Excerto da página >>
○ ○ ○ ○ ○
O prognóstico do Carcinoma medular não é tão bom se quando é diagnosticado já tiver metástases ganglionares. De qualquer forma, a taxa de sobrevida aos 5 anos também é alta, igualmente superior a 95%.

Já o prognóstico do Carcinoma anaplásico é muito mau. A maior parte dos doentes morre nos primeiros seis meses após o diagnóstico, porque não temos nenhum tratamento que seja efetivo contra este cancro.

Quais os tratamentos possíveis? É sempre necessário cirurgia?

O primeiro tratamento é a cirurgia. [No entanto,] Existem tumores milimétricos que devido ao seu tamanho acabam por não ser alvo de procedimento cirúrgico. [Nesses casos,] Muitas vezes acabamos por apenas fazer a vigilância do nódulo, porque sabemos que a probabilidade do nódulo agravar e aumentar, atingindo as estruturas adjacentes é muito baixa (casos pontuais que acabamos por não tratar).

Na tiroidectomia é removida total ou parcialmente a parte da tiroide que comporta o tumor. Normalmente, é retirada toda a tiroide. Muitos casos de carcinomas da tiroide ficam resolvidos apenas com a cirurgia, mas em alguns casos é necessário fazer um tratamento complementar com iodo radioativo (é uma substância captada por algumas células da tiroide que, eventualmente, possam ter ficado no tecido após a cirurgia e que visa destruir essas células).
○ ○ ○ ○ ○
[Registos armazenados]

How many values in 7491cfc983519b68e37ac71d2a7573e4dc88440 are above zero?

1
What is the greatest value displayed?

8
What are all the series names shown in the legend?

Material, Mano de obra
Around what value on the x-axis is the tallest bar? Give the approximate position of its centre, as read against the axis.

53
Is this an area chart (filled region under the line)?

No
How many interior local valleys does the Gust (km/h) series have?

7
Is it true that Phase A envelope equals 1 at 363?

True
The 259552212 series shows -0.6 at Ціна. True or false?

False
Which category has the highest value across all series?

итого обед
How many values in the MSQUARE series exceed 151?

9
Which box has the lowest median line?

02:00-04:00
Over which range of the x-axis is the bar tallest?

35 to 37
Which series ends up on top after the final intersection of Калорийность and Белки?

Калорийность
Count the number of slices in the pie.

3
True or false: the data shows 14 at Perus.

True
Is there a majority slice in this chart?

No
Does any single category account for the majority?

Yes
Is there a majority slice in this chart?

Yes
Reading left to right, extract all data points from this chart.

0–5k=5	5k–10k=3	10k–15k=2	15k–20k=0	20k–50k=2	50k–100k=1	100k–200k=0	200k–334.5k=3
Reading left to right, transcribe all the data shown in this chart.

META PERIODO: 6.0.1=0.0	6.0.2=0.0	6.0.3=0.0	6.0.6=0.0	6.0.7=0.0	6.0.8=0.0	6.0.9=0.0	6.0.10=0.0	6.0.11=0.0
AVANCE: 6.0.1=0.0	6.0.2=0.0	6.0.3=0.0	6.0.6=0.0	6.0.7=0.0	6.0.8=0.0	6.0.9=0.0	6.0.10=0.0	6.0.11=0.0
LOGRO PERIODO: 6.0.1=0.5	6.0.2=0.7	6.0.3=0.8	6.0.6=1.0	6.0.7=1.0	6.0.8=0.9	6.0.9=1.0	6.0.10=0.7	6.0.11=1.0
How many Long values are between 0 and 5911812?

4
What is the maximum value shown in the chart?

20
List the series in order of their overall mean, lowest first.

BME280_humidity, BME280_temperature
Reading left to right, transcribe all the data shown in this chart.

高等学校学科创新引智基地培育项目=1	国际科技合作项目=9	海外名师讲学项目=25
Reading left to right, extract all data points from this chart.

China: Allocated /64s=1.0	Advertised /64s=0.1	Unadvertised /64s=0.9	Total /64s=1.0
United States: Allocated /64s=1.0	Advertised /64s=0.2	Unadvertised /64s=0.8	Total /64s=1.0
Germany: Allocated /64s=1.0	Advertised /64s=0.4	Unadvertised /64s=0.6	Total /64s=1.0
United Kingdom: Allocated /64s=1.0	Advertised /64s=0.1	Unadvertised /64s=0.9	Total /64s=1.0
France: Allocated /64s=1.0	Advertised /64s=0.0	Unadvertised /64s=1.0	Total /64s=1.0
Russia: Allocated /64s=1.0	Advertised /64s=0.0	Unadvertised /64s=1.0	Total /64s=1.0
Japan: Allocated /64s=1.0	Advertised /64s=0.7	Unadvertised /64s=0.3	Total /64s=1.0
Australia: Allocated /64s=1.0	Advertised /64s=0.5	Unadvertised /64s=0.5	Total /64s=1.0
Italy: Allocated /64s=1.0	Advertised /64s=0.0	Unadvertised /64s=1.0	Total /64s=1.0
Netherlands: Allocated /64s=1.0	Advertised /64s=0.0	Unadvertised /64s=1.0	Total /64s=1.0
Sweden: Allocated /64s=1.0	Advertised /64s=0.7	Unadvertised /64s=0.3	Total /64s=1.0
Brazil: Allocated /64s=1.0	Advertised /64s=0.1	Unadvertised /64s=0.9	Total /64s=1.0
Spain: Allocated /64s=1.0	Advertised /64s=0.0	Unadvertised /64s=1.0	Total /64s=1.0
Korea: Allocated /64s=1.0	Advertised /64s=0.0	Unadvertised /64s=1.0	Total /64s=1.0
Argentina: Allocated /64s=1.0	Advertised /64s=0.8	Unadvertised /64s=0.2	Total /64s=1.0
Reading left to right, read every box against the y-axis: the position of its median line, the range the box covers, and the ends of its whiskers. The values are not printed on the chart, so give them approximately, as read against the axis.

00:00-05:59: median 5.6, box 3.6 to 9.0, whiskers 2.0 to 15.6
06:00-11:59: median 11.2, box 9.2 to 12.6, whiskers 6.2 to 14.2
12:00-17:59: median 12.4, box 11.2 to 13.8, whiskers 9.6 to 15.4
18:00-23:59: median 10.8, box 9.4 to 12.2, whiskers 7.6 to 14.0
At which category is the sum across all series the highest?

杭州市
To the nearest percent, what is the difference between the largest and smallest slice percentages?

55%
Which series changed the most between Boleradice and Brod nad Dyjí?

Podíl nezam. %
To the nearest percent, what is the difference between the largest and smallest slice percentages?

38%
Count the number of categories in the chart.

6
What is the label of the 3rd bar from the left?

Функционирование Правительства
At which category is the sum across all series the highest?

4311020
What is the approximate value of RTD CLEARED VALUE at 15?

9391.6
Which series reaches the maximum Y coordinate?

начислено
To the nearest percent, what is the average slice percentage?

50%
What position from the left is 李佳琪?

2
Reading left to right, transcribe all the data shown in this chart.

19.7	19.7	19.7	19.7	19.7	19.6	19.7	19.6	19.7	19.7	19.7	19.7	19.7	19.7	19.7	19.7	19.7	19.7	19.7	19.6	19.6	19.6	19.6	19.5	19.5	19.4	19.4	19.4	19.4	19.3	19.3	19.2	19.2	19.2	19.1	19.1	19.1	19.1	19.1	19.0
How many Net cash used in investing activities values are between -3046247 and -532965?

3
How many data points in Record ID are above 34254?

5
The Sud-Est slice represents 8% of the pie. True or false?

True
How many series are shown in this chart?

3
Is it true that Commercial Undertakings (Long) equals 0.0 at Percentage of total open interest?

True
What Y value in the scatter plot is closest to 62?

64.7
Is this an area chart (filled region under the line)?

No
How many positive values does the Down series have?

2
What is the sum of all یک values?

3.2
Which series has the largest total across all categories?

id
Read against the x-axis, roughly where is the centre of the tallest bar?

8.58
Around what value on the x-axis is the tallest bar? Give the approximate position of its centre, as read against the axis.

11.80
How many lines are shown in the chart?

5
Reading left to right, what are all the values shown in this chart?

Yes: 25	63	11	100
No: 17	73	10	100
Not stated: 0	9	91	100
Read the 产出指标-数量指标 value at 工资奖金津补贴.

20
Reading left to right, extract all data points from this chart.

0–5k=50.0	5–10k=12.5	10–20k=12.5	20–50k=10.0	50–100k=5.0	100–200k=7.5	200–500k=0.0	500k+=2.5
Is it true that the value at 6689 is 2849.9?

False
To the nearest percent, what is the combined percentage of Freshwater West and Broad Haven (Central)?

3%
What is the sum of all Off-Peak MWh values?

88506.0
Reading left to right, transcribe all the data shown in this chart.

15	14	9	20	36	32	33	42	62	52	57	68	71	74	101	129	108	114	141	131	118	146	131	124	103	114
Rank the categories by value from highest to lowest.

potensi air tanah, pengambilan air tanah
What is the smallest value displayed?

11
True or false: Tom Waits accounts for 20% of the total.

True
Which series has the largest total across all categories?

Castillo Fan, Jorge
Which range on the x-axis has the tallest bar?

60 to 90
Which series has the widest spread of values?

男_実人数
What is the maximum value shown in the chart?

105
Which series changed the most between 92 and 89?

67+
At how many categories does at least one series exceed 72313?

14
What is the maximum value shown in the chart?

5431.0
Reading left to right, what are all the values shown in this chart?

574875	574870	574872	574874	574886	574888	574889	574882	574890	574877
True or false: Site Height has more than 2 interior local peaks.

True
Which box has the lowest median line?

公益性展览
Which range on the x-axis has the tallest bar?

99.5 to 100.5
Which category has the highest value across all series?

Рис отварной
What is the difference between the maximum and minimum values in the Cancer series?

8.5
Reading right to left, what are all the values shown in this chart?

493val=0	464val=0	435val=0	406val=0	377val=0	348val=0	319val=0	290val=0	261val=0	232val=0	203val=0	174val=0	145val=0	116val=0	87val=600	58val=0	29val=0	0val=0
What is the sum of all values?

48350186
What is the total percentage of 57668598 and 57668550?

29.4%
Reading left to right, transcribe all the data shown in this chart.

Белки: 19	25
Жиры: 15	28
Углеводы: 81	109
○ ○ ○ ○ ○
Conjunto de exercícios >>
- A) Segundo o excerto sobre o cancro da tiroide, o que acontece à maior parte dos doentes com carcinoma anaplásico?
- B) Escreva a continuação do excerto sobre o cancro da tiroide, começando logo após a última frase apresentada.

Respostas às tarefas >>
- A) A maior parte morre nos primeiros seis meses após o diagnóstico.

- B)
No caso de existirem também danos no pescoço afetado pelo tumor, o iodo 131 vai também destruir esses gânglios metastisados. Esta terapêutica aplica-se apenas no carcinoma diferenciado da tiroide, porque tanto o carcinoma medular como o anaplásico não captam o iodo radioativo 131.

[Relativamente à] Quimioterapia e Radioterapia, geralmente não são utilizadas no cancro da tiroide, com exceção dos doentes de casos mais complicados, nos quais os pacientes já não são sensíveis ao iodo radioativo. Existem atualmente alguns fármacos, tratamentos biológicos que são também usados, mas felizmente esses casos são raros.

Quais são as novas terapêuticas para estes carcinomas?

Existem novas terapêuticas da classe dos inibidores de tirosina-quinase (enzima necessária para a progressão do tumor), mas como lhe disse anteriormente, não são muito utilizados porque as outras terapêuticas geralmente são eficazes.

O mais utilizado em Portugal é o Vandetanib para o carcinoma medular, mas estes compreendem uma classe medicamentosa de última linha.

Os tratamentos baseados na imunoterapia têm sido cada vez mais aplicados nas mais diversas áreas da medicina. Neste tipo de cancro também pode ajudar na redução do tumor, no seu desaparecimento ou até como um complemento à cirurgia?

Não. A imunoterapia para já não está aprovada no cancro da tiroide. A imunoterapia é uma terapia muito especial que permite que o nosso sistema imunológico combata o cancro e na tiroide ainda não está comprovado que seja eficaz.

Quais as consequências na vida dos doentes após a cirurgia e/ou tratamentos?

Depois de ficarem sem a tiroide têm de fazer o tratamento de substituição com a hormona tiroideia, com a Levotiroxina, o que com a dose adequada o doente consegue levar uma vida normal.

Quais os impactos que esta patologia tem no dia a dia dos doentes oncológicos e doentes oncológicos em remissão?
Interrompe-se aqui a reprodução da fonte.